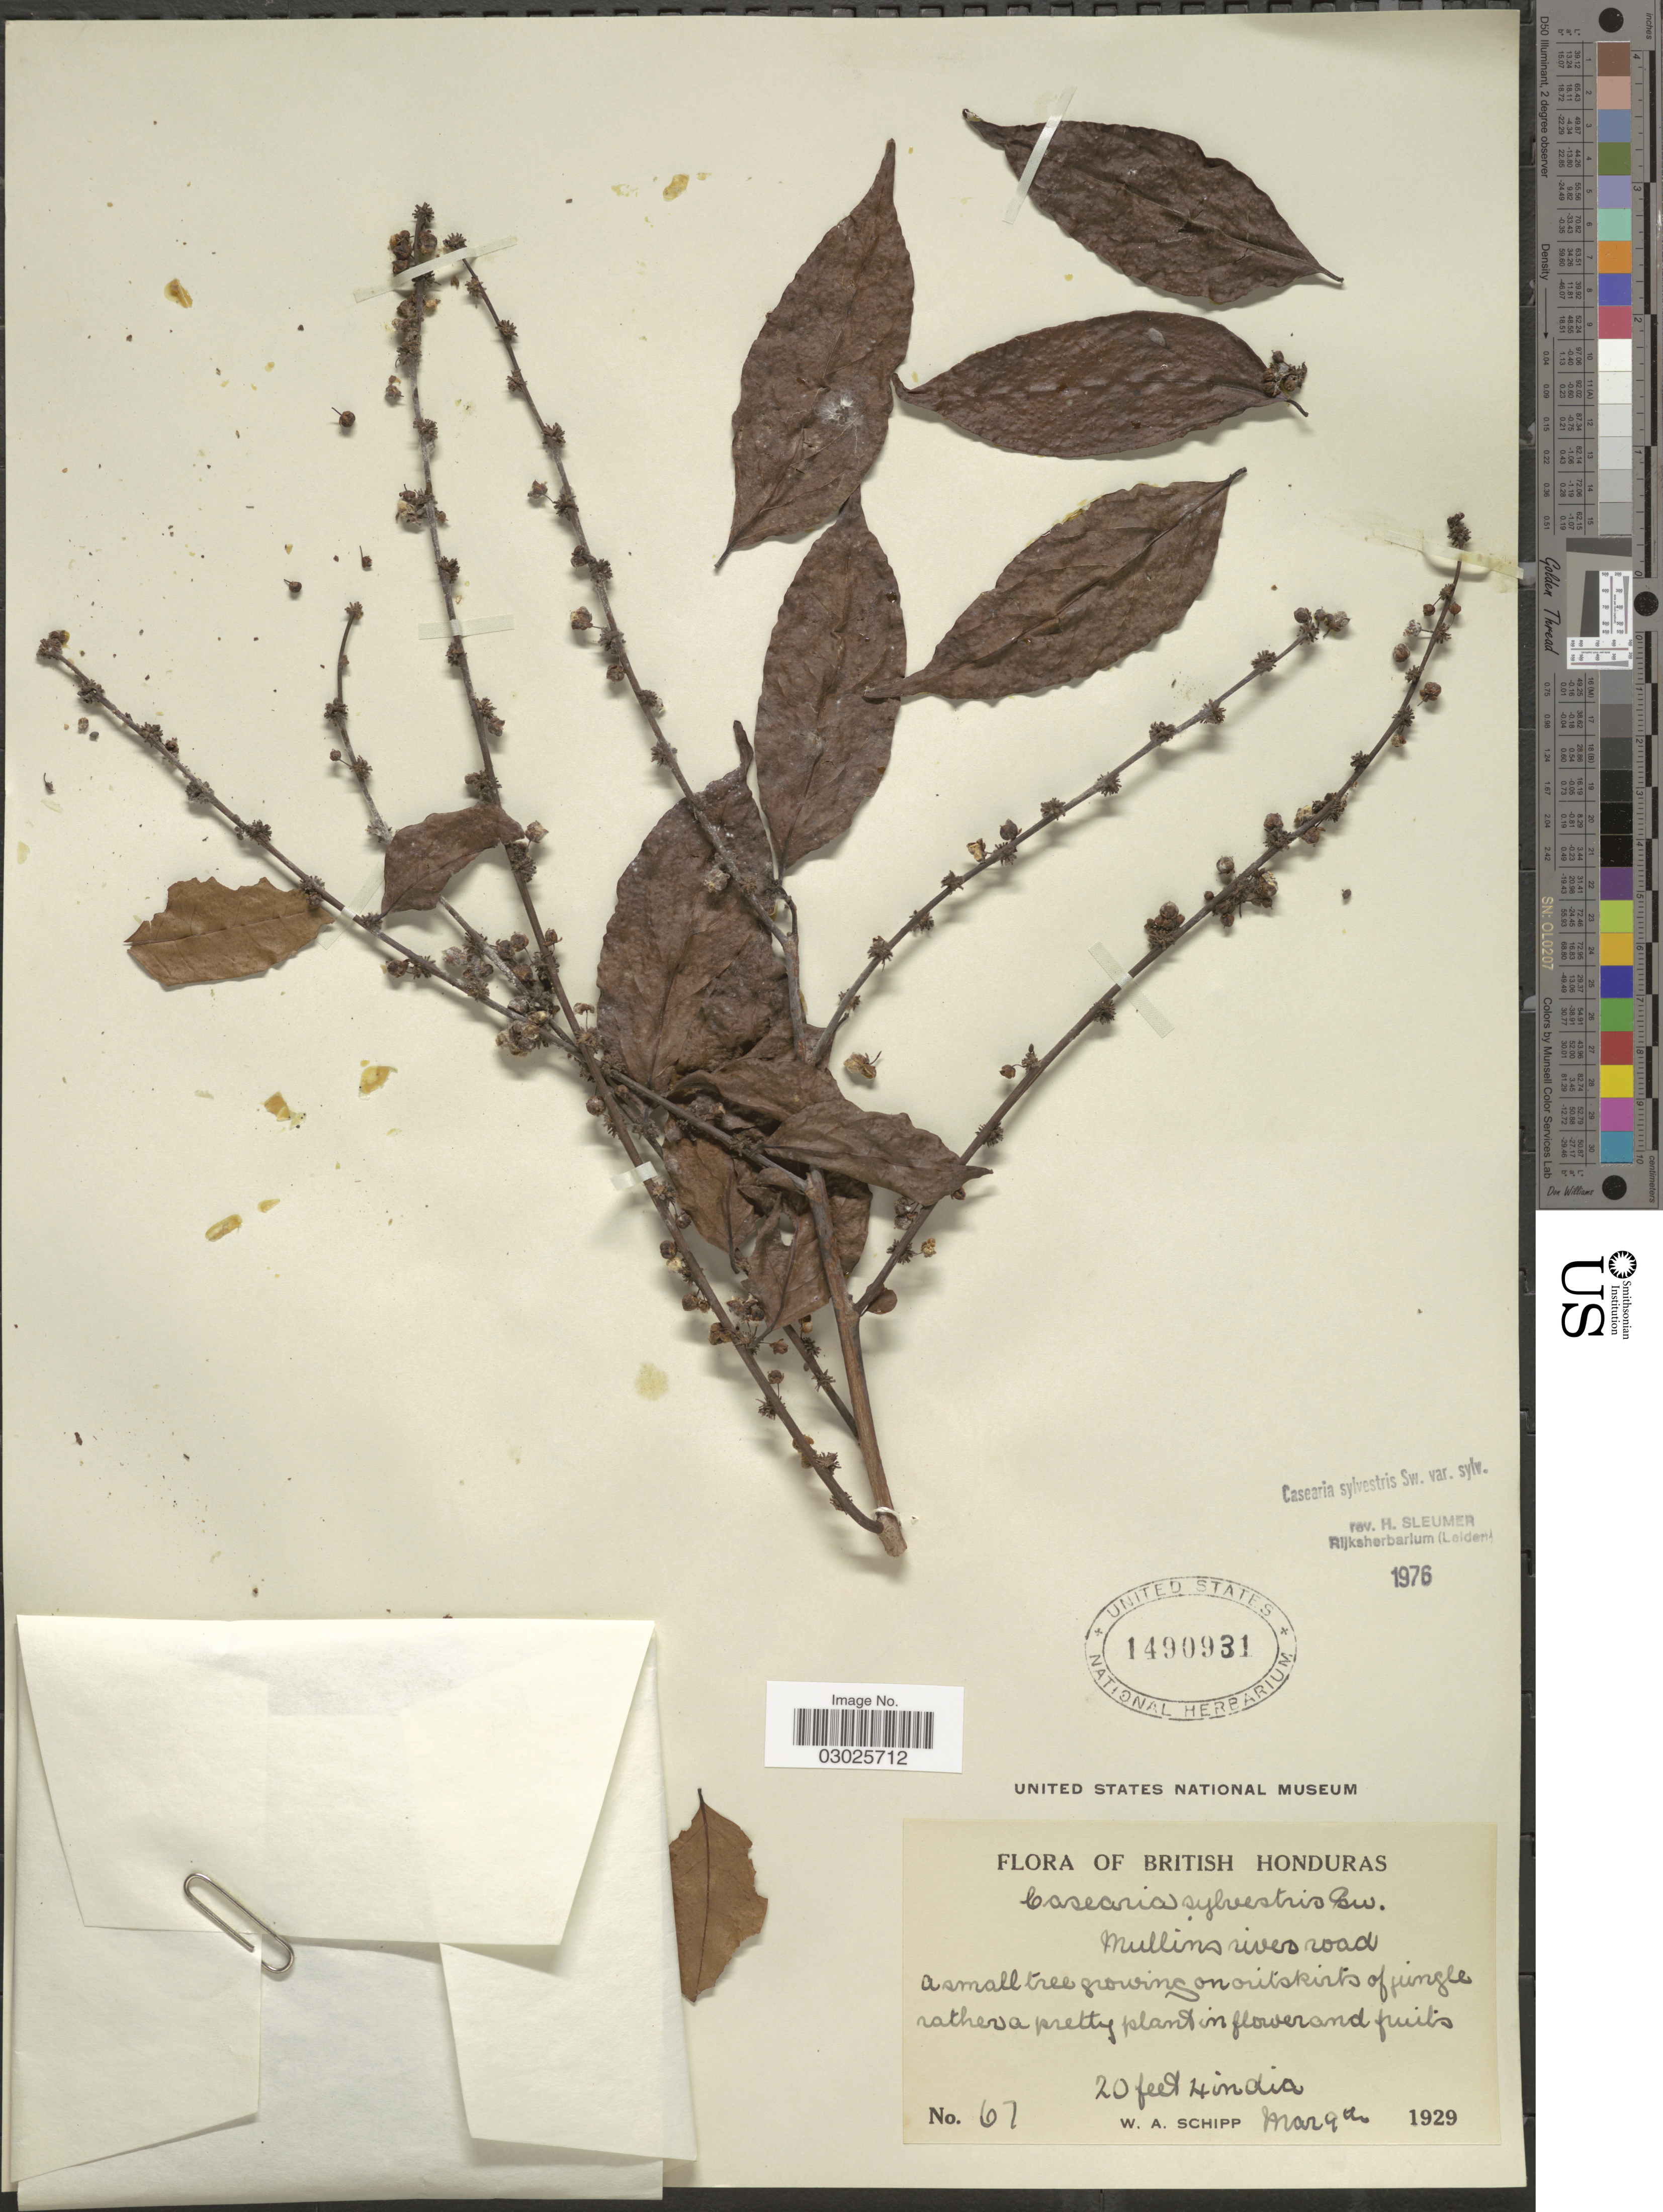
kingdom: Plantae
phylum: Tracheophyta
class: Magnoliopsida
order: Malpighiales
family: Salicaceae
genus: Casearia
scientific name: Casearia sylvestris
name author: Sw.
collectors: W. Schipp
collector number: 67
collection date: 1929-03-09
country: Belize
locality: British Honduras. Mullins rivers road.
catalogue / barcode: US 1490931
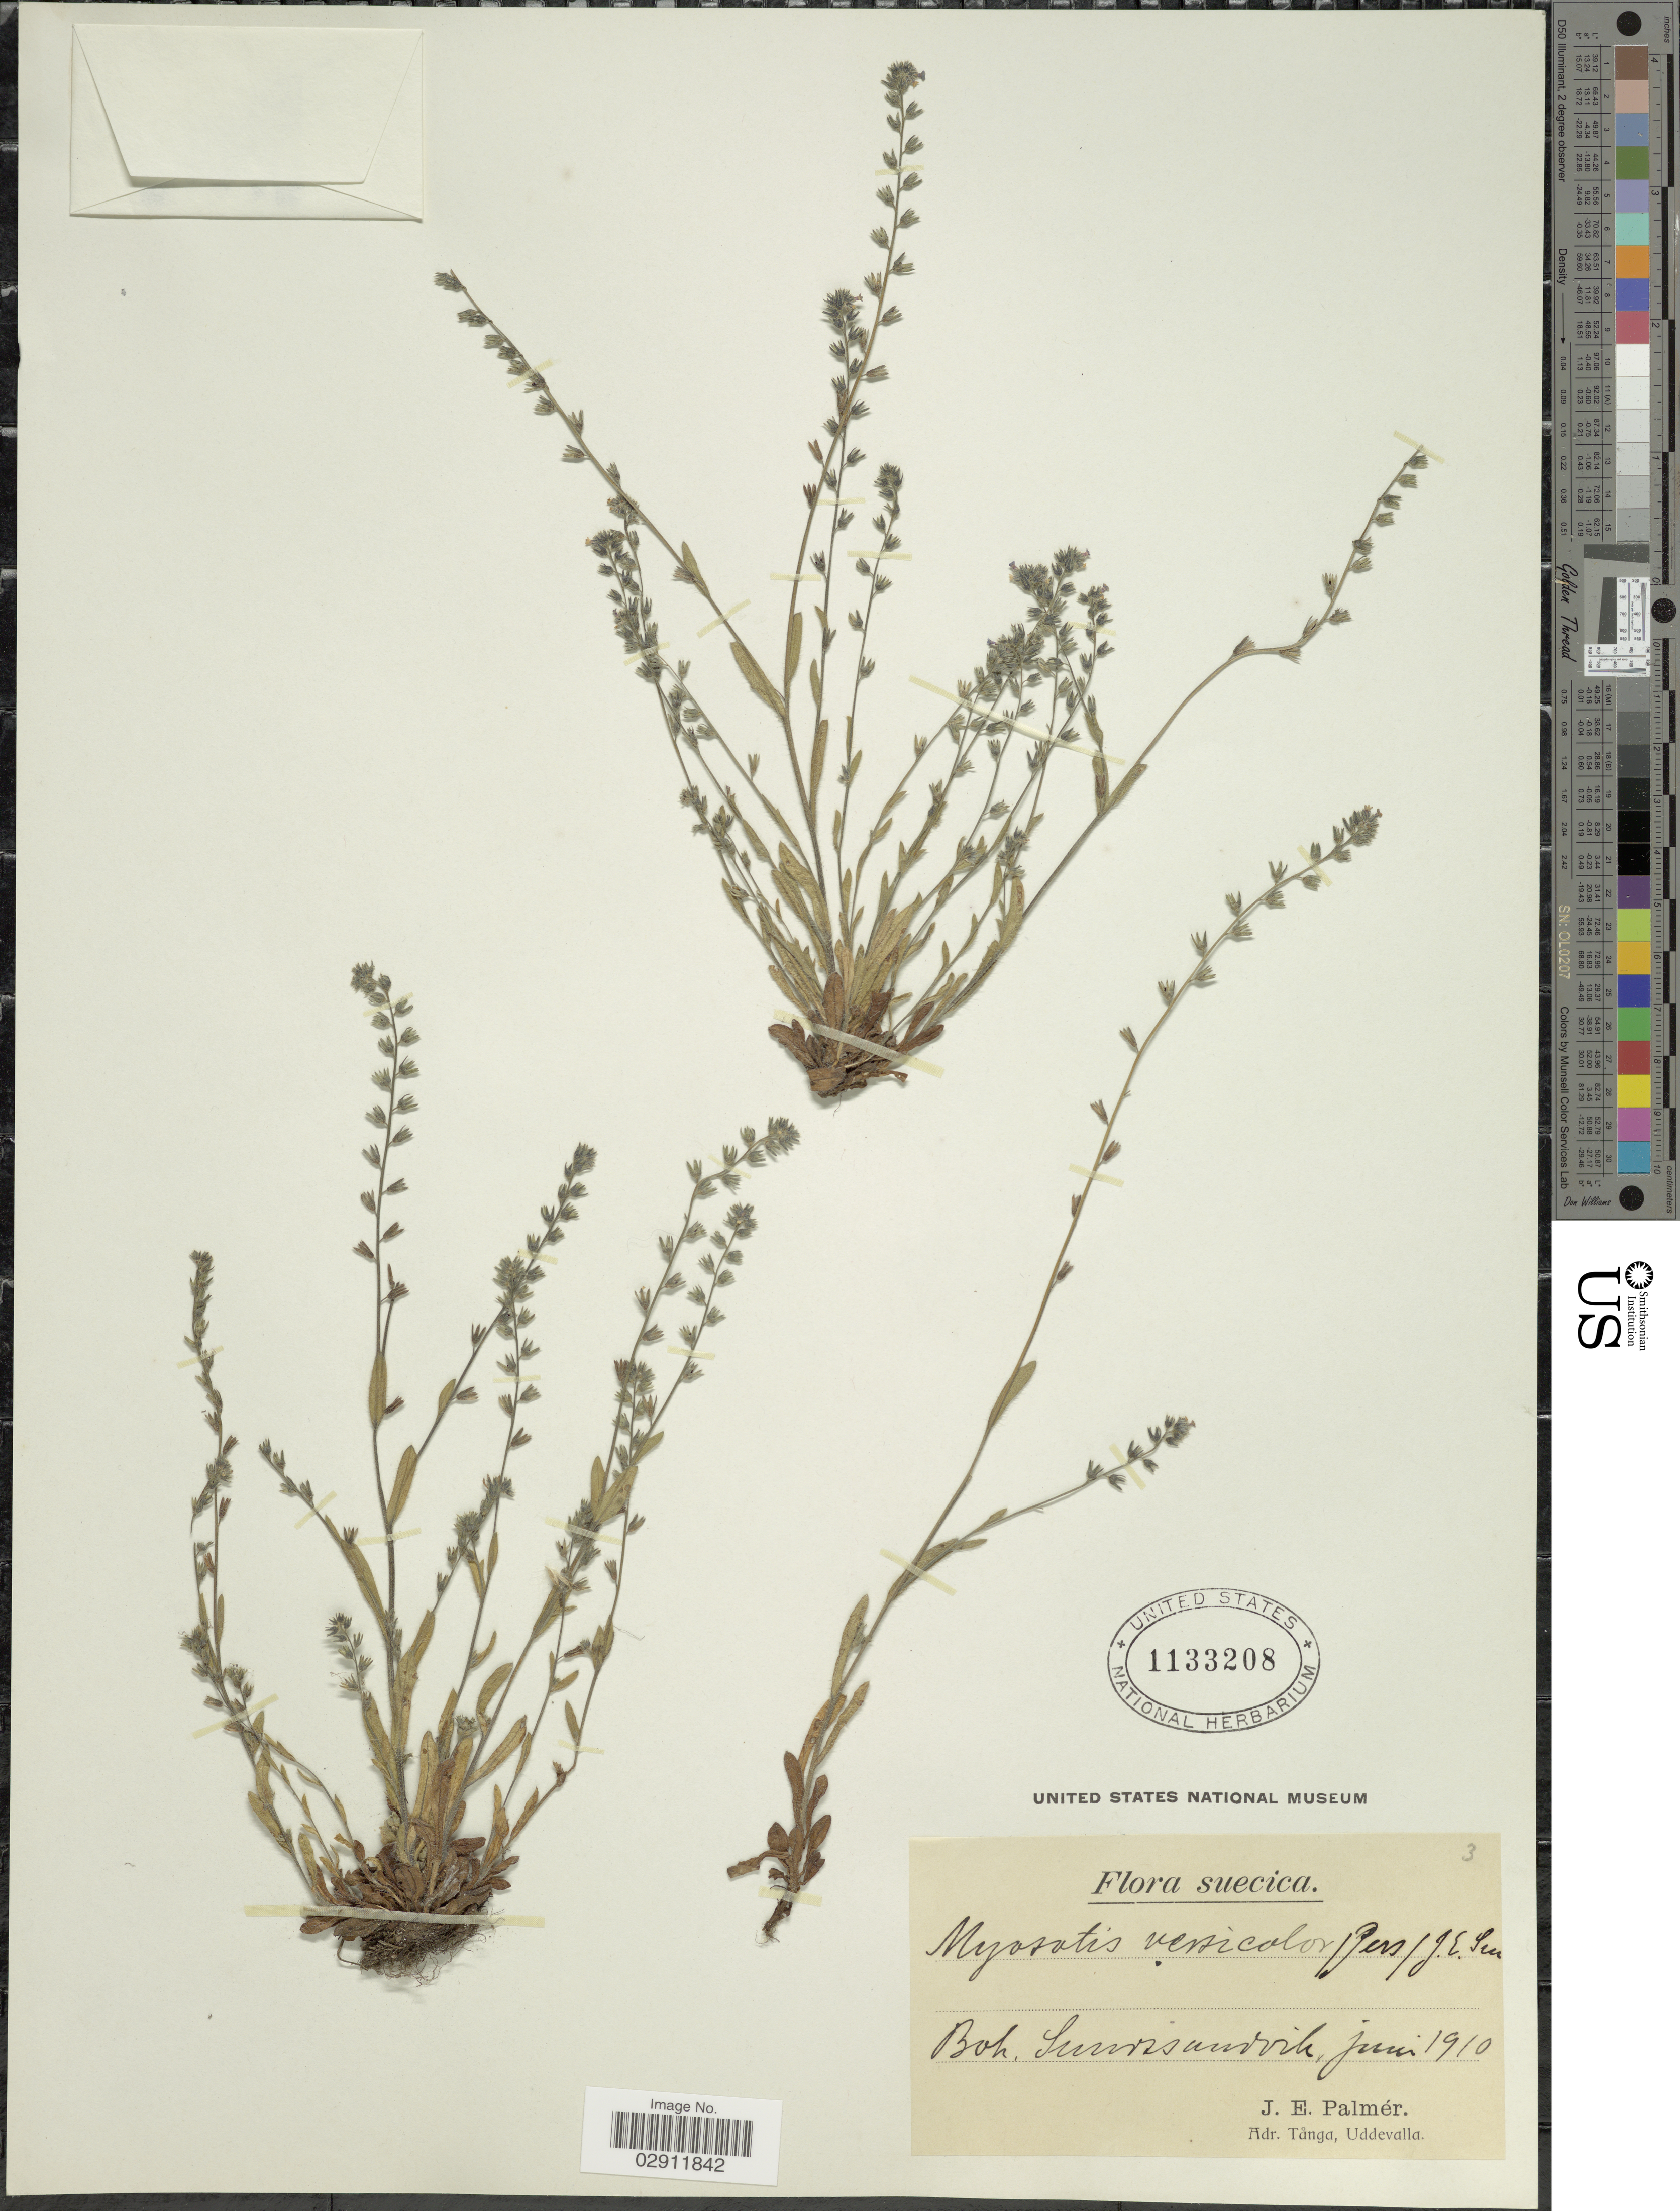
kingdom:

* * *

#### What to do:
Copy the data from the line with "phylum: Tracheophyta" up to and including its last line, swapping "collection date" for "date collected" and leaving everything else unchanged. Leave the pictures out.

#### Response for this exercise:
phylum: Tracheophyta
class: Magnoliopsida
order: Malpighiales
family: Salicaceae
genus: Casearia
scientific name: Casearia sylvestris
name author: Sw.
collectors: W. Schipp
collector number: 67
date collected: 1929-03-09
country: Belize
locality: British Honduras. Mullins rivers road.
catalogue / barcode: US 1490931
kingdom:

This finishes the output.